## WORK TO COMPLETE
Word for word, repeat the lines of the records from the one containing "table_cell [77, 1245, 127, 1303]" through the last line, both included.

[[ RECORDS FOR THE TASK open ]]

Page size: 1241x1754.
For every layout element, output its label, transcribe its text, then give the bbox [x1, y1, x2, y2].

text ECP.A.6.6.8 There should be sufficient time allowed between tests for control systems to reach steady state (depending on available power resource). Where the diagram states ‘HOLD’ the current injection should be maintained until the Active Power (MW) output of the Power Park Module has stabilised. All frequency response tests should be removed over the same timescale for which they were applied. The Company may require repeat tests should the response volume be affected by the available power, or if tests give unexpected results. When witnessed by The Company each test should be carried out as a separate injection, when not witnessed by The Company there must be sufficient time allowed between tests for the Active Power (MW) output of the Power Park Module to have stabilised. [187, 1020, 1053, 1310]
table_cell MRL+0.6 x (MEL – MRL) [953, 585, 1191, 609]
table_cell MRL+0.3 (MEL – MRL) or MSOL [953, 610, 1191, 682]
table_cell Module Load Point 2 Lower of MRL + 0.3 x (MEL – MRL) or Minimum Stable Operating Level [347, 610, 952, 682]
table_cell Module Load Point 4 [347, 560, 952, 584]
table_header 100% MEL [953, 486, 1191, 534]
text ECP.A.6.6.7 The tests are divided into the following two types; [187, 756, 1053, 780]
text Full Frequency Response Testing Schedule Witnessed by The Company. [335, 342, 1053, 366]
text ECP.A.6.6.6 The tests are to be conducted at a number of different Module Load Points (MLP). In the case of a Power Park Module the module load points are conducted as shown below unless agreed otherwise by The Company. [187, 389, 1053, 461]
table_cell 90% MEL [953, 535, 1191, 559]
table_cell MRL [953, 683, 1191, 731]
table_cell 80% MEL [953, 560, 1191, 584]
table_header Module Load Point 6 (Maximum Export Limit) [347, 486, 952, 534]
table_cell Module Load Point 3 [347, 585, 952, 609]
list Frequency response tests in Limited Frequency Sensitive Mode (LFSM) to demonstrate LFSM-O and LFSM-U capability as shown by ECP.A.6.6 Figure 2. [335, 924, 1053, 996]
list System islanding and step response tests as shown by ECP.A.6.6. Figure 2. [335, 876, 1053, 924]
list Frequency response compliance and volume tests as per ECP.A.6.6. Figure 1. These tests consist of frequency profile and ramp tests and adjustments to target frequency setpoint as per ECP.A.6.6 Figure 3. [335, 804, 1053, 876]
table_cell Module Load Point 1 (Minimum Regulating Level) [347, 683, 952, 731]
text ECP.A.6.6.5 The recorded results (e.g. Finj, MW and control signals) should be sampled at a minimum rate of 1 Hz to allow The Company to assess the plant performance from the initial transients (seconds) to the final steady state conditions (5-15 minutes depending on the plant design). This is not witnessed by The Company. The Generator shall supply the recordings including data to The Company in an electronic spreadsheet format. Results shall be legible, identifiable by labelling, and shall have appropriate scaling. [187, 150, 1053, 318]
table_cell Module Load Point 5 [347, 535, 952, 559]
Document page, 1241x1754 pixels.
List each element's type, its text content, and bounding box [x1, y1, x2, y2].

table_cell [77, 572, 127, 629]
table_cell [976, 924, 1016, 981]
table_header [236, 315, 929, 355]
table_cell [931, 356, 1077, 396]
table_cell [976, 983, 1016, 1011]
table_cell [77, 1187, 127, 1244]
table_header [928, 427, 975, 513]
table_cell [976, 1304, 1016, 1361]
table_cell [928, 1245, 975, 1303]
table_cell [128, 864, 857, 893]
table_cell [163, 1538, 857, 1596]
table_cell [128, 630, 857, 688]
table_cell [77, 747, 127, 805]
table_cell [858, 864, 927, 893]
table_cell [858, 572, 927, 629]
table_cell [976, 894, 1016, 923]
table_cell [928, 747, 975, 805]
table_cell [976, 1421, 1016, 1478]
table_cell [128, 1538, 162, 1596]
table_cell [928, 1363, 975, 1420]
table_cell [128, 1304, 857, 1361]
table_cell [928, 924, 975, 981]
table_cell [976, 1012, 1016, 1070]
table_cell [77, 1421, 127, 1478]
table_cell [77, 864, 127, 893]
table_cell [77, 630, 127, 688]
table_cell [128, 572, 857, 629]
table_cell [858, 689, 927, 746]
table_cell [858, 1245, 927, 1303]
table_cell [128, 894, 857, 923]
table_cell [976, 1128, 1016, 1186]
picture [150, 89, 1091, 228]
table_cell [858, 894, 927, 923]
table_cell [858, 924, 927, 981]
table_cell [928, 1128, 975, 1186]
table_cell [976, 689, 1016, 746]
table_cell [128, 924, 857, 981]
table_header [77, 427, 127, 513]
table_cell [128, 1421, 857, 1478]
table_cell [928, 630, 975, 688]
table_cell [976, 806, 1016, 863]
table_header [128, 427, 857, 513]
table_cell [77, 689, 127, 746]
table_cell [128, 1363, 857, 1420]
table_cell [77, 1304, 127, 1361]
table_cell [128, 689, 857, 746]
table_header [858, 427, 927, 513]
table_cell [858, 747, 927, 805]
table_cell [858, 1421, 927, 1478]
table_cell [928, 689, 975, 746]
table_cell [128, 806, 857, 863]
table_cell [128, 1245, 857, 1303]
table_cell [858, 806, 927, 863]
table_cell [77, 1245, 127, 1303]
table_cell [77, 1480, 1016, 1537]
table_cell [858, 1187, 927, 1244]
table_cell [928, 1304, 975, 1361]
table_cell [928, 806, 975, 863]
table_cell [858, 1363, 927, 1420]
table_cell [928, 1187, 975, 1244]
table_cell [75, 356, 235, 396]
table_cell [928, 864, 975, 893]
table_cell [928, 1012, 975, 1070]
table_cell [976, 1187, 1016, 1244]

[[ RECORDS FOR THE TASK closed ]]

## WRITTEN RESPONSE
table_cell [77, 1245, 127, 1303]
table_cell [77, 1480, 1016, 1537]
table_cell [858, 1187, 927, 1244]
table_cell [928, 1304, 975, 1361]
table_cell [928, 806, 975, 863]
table_cell [858, 1363, 927, 1420]
table_cell [928, 1187, 975, 1244]
table_cell [75, 356, 235, 396]
table_cell [928, 864, 975, 893]
table_cell [928, 1012, 975, 1070]
table_cell [976, 1187, 1016, 1244]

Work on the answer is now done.